If you want to uproot, or dig out a tree or shrub, you will need to call 811 to determine if there are any public underground utilities in the area. If underground utilities will be disturbed, your best option will be to use products that help the stump decay faster.
Regardless, if you are in conflict with a tree, it is better to do something about it now, because it won’t be any cheaper to deal with it as the tree gets larger. If it is too large to transplant, then you may just need to kill it.
Narrow-leaf conifers (pine, spruce, fir, larch, juniper, hemlock) are quite easy to deal with as they don’t sucker (there are exceptions). All you need to do is cut them down.
With broad-leaf trees, there is a lot of variabilities. Most of them will sucker to some extent when you remove the top. With these trees, it is important to kill the roots or at least the buds that will want to send up suckers. Suckers from some genera, such as Populus (poplar, cottonwood, aspen), can originate from quite deep, while others need to be quite close to the soil surface. It is best to treat the stumps with an herbicide shortly after it is cut down. If an herbicide is not used, there will often be a big flush of shrubby suckers that break out from the stump and roots.
Of the several application techniques used for woody plant control, I have found the cut-stump method to be the most effective, any time of year. Whatever herbicide you use, make sure it is labeled for this type of application. I prefer to use glyphosate (there are many trade names for glyphosate products) because it has practically no soil activity; and thus, will not affect non-target plants unless there is some underground root grafting between plants.

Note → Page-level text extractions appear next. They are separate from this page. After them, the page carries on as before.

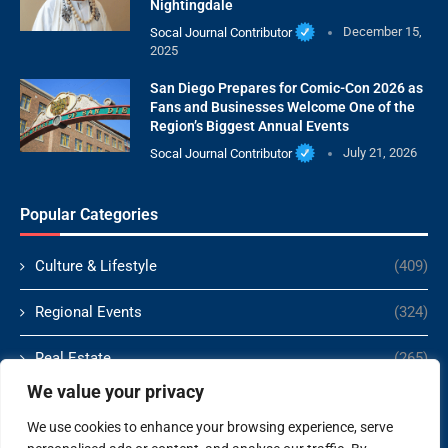
Nightingdale
Socal Journal Contributor
December 15,
2025
San Diego Prepares for Comic-Con 2026 as
Fans and Businesses Welcome One of the
Region’s Biggest Annual Events
Socal Journal Contributor
July 21, 2026
Popular Categories
Culture & Lifestyle
(409)
Regional Events
(324)
Real Estate
(265)
We value your privacy
Politics
(166)
We use cookies to enhance your browsing experience, serve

Many herbicide labels that allow cut-stump application also allow the herbicide to be undiluted. In all cases, be sure to wear proper personal protective equipment as designated on the label. Footwear and gloves must be chemically resistant—not cloth, leather or latex.
After the tree is cut to the desired height, treat the cambium and sapwood region of the stump according to your herbicide label. The cambium is the actively dividing cells between the wood and the bark. Treating the heartwood is a waste of chemicals, time and money, as that tissue does not actively translocate anything.You don’t need to make exes or grooves, just apply the herbicide to the cambium region of the trunk. I use a livestock dosage syringe so I can meter exactly how much I want to apply, but a cheap foam brush will also do the trick.
If you have the wrong trees, or trees growing in the wrong place, take care of them as soon as you can.